Well yeah, I’m a wee bit Scotch fan. Actually, there’s not even a single Irish or American whiskey in my bar – only Scotch single malts and couple of blends, like Ballantine’s and Johnny Walker. So for me pouring a shot or two of my favorite amber liquid into a sauce or a marinade was nothing but a matter of time. My first attempt was to add it to a brine, and what’s more natural to be brined than chicken breasts? Right!
So here we go – very simple brine, spiked with couple of shots of 12 years old Ballantine’s.

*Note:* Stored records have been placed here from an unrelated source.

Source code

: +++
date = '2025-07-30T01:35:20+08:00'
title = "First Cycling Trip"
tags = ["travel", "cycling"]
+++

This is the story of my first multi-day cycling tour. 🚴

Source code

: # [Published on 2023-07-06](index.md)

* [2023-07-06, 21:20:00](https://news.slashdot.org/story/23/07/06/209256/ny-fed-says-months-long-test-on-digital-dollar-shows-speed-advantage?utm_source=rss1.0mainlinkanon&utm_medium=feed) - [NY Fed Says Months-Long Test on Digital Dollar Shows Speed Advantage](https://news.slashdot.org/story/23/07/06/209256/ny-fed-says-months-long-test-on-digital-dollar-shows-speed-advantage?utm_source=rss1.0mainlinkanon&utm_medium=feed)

- 2 tbsp kosher or coarse sea salt
- 4 tbsp brown or turbinado sugar
- 1 tsp black peppercorns, whole
- 10-12 allspice berries, whole
- 2 bay leaves
- 1/4 cup your favorite Scotch (as I said, I used Ballantine’s)
- 3-4 lemon slices
- 2 garlic cloves, peeled and smashed with a side of a cleaver
The brine is a standard boiled brine – combine all the spices but the garlic, lemon and Scotch in a saucepan, add 2 cups of water, bring to a boil and simmer for 10 minutes. Then – off the heat, add 2 cups of ice cold water, let cool to a room temperature, pour in the Scotch, add garlic and lemon slices. That’s it! 🙂
This will be enough for 2 whole chicken breasts. I usually cut them in half and trim the thin fillet flap (I use them for a Thai satai skewers). To brine, place the chicken breast halves in a plastic bag (resealable if you have one), pour the brine in and refrigerate 5-6 hours.
Set up your grill to direct grilling on high heat (that’s count of up to 2 seconds with your hand above the grate until you scream “Ouch!” 🙂 ). Grill the chicken breasts 10-12 minutes, turning only once half way through. The meat should be completely white and feel firm to touch. If you prefer the thermometer – it’s at 165F in the thickest part.
Don’t forget to let rest for 5-10 minutes before serving :).